There’s not much that can be said about London property that hasn’t been said again and again and again over the last few years. It’s a safe haven, the pound is favourable against most currencies right now, it’s a clearly defined, transparent industry in a cultural, political and financial capital, educational institutions are among the best in the world and rental yields as well as capital appreciation equally strong. There’s not much there that can be beat.
London is also an island. Prime central London prices — and admittedly demand for property — and those of other parts of the United Kingdom sit on opposite sides of a great divide. On average and across the board, UK prices are down 9 percent from 2007, while London prices are 5 percent above their peak that same year. “For prices in the capital to be 5 percent above their 2007 peak is nothing short of incredible. The London property market is an extraordinary microcosm. It has effectively broken free of the rest of the UK and is operating in its own stratosphere,” property agency Garrington’s Jonathan Hopper told the BBC in June.
Foreign demand is fuelling London’s price gains, and currently 50 percent of London real estate — particularly in high demand areas such as Chelsea, Westminster, Fulham and Hammersmith — is in the hands of overseas owners. Despite teetering on what many believe is another recession, London remains relatively insulated from a major dip in its market and the data seems to back that up. Statistics from Global Property Guide have average home prices in the Northwest (which includes Liverpool) off nearly 5 percent between 2011 and 2012. East and West Midlands (Nottingham and Birmingham) were both down 4.9 percent, Wales was off 5.6 percent, and Northern Ireland was down over 7 percent. Even Greater London suffered, losing an average of 4.2 percent. It doesn’t help that lending in the UK is relatively strict these days, which sends developers overseas seeking investors. Investors see all that is good in London and snap up flats in new builds and regeneration projects alike. Rinse and repeat.

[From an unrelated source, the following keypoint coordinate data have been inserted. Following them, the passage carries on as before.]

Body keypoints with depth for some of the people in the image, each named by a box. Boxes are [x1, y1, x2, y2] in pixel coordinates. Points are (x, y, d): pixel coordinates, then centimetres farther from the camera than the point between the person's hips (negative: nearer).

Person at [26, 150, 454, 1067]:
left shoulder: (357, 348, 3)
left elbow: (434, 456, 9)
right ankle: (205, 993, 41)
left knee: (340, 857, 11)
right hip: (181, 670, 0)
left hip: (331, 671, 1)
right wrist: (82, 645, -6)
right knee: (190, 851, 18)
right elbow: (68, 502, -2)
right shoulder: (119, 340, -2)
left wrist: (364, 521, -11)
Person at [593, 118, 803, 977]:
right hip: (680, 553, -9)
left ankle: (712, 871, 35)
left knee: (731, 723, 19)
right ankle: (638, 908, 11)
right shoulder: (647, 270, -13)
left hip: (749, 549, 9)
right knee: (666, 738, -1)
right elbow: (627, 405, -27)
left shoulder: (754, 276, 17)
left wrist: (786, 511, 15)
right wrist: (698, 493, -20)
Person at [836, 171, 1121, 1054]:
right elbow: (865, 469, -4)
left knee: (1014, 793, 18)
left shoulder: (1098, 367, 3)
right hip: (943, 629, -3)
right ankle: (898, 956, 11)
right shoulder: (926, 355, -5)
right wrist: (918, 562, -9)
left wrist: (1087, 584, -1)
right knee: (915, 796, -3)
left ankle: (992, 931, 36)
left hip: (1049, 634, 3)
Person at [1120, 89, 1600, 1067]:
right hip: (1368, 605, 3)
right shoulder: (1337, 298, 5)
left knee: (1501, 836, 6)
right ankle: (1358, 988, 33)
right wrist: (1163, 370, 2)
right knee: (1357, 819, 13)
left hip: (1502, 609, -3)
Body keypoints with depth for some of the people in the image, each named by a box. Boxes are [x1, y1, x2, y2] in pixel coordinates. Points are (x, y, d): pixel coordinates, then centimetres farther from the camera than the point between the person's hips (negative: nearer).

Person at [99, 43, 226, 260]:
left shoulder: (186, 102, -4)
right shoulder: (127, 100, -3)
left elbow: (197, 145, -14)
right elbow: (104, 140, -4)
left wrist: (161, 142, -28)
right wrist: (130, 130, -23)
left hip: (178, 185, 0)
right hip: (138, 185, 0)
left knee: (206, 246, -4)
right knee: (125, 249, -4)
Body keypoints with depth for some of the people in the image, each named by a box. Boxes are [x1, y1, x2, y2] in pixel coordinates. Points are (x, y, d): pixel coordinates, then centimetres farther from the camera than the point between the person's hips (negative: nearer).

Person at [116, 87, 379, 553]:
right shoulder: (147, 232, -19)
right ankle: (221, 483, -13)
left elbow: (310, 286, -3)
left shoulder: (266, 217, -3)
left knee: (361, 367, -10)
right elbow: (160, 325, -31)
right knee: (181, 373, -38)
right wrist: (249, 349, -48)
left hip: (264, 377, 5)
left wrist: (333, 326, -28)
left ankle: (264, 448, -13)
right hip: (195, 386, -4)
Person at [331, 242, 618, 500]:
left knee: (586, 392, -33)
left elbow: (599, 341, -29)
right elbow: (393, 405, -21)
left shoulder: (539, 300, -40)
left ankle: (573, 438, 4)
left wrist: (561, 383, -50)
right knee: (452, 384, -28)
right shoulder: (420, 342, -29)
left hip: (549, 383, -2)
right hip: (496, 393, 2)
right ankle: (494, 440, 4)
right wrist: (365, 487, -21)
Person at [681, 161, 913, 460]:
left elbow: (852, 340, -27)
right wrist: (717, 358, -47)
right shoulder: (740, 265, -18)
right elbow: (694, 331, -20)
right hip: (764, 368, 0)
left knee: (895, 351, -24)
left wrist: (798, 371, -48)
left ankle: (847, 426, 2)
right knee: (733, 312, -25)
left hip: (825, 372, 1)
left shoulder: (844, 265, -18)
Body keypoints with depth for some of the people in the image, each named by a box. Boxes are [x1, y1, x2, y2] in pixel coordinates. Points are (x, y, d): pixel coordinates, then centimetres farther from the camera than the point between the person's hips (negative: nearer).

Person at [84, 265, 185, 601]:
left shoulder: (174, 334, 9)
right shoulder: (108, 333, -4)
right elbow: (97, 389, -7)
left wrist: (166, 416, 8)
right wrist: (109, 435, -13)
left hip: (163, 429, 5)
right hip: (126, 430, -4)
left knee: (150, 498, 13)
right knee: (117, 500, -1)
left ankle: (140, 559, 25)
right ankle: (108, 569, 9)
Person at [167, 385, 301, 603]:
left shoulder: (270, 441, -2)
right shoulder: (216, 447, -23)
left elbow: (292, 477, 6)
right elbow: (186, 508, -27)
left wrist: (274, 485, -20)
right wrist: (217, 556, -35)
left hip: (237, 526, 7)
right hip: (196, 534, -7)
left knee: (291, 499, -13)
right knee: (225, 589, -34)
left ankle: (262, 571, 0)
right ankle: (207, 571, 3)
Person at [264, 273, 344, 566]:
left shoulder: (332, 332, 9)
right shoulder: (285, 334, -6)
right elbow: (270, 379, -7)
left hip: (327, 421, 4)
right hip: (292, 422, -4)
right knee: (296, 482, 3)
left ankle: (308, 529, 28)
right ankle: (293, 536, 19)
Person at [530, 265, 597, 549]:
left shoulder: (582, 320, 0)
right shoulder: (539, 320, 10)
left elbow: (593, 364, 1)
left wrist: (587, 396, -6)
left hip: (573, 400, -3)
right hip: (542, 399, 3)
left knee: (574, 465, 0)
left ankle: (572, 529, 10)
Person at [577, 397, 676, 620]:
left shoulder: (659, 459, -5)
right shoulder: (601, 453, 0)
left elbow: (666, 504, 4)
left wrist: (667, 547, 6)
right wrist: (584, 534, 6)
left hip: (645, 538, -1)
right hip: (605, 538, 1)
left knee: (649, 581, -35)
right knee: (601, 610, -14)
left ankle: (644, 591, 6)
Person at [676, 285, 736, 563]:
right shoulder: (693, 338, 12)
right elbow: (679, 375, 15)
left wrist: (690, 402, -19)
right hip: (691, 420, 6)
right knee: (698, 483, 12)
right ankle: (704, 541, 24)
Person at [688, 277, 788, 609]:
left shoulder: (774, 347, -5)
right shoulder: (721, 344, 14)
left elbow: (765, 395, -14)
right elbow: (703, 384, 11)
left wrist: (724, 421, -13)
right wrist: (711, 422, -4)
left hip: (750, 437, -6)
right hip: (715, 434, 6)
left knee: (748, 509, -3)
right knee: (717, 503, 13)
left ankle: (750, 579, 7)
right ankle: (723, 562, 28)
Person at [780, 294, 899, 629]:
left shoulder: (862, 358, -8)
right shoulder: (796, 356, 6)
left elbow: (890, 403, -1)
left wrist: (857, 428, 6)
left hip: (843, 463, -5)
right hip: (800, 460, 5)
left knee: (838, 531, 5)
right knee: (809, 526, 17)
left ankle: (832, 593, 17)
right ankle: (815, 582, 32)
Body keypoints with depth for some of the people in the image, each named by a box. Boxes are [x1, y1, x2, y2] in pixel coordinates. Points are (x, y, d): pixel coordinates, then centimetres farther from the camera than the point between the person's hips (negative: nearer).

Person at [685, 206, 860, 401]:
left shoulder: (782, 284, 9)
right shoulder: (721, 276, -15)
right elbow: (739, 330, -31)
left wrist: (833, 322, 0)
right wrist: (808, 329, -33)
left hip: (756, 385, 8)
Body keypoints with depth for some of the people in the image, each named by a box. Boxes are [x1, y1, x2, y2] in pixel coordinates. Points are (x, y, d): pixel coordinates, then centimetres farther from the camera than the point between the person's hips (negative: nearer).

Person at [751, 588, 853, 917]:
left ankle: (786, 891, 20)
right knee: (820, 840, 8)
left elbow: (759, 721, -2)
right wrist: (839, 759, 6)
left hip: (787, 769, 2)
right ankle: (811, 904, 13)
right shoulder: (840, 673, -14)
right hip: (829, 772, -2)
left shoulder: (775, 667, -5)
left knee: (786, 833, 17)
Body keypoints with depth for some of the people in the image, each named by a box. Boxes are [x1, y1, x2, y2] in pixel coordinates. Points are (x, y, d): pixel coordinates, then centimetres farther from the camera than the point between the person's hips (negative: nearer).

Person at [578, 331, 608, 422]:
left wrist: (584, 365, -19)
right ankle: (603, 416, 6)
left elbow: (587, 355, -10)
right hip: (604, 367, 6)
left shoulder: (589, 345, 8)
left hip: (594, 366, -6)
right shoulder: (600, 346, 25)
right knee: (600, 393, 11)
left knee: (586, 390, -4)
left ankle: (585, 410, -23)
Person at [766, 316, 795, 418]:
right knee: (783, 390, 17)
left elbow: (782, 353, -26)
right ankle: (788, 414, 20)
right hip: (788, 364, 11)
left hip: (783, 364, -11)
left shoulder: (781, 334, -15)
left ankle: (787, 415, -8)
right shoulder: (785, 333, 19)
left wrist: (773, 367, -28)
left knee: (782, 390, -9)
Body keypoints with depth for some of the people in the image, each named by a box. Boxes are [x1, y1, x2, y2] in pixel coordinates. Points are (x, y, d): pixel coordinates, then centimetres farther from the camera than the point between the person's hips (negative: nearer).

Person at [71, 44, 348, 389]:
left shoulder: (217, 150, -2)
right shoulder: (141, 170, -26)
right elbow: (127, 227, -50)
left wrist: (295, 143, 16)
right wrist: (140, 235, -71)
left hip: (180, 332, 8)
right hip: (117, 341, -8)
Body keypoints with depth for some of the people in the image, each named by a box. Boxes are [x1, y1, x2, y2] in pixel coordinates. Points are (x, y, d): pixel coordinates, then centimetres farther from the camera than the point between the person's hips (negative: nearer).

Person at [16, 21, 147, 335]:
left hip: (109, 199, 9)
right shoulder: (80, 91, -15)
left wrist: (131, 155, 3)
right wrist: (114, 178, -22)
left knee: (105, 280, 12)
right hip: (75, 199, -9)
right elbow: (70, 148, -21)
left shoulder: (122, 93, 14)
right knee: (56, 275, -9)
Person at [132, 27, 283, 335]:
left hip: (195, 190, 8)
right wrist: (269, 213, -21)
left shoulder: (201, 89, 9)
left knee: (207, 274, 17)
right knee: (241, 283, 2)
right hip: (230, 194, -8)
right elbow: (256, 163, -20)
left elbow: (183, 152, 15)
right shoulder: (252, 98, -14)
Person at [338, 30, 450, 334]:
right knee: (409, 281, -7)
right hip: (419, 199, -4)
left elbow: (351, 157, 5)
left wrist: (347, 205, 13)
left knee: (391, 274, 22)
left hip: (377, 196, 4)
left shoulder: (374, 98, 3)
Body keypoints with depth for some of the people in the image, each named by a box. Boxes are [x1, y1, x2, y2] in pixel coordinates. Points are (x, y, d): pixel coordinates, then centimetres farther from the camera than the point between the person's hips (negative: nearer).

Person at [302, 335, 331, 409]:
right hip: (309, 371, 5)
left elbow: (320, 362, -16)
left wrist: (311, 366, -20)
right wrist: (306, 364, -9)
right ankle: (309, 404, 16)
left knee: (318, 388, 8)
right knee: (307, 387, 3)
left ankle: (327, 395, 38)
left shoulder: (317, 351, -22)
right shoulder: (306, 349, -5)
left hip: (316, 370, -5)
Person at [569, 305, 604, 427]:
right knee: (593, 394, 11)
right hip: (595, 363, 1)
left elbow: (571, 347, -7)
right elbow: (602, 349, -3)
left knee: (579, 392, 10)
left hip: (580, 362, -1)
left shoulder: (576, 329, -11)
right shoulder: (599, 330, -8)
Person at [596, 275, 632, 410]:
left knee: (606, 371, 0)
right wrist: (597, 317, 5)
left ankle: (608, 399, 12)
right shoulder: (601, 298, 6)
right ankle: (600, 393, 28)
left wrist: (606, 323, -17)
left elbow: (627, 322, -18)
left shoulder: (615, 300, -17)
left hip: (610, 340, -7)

“London’s internationalisation and population growth applies to all classes in central and outer London but overseas investment and second home buying particularly affects prime markets, central areas and new homes,” admitted Savills in its 2013 The World in London report. “These markets are highly visible and widely commented on as well as showing the highest house price growth early in the property cycle. This has prompted many press reports to suggest that London’s housing markets are being overrun by the globe’s super-rich.” And that London has no Londoners. And so on with the negative spin.
Out of Reach?
Not so argues Savills, and Global Property Guide would seem to agree, noting that average home prices in Greater London right now are sitting at approximately ￡270,000 — or HK$3.2 million. It doesn’t take a research committee to point out purchasers are likely to get a great deal more value (or at least space) for the same money in London than they would in Hong Kong. London’s fundamentals make it a decent mid-range investment as well.
Immigration into London is expected to grow in the city by one million over the next decade. Contrary to popular belief, or panic, overseas purchasers don’t exceed the numbers they did in the 1980s and ’90s, but the area considered “central” London has spread. UK buyers are decreasing due to a number of factors that include falling incomes and recession in addition to tough financing, and so overseas buyers are simply picking up the slack. London’s rental market is robust.
Resident foreign nationals are included in the overseas buyer category, though in real terms they are local end-users. “Thirty-five percent of all Londoners, not just those buying prime property, were born overseas. House purchase by international buyers has more to do with residency than anything else,” Savills points out. The majority of international buyers in London have business in the city, a fact that dovetails with London’s world city status.
Broken down by region, Western European and Scandinavian purchasers are the biggest investors in London and represent 13.6 percent of the market according to Savills’ research. But if Hong Kong and China are included with Asia-Pacific the region jumps into the lead with 13.8 percent and leaps to 17.2 if Southeast Asia is counted. Ironically, it is these foreign buyers that are underpinning a great deal of the city’s regeneration. With demand for housing so high, the city has had to get creative with its planning. Developers seek presales overseas — Asia being crucial to that — for funding projects. The end result is previously abandoned districts are finding new life and broadening the concept of what “prime” London is.
“Some of this new development and regeneration has only been possible in recent years because international buyers, many of them from Asia, have effectively funded new schemes by buying units offplan, in advance of completion,” finishes Savills. Which is hardly a vicious circle.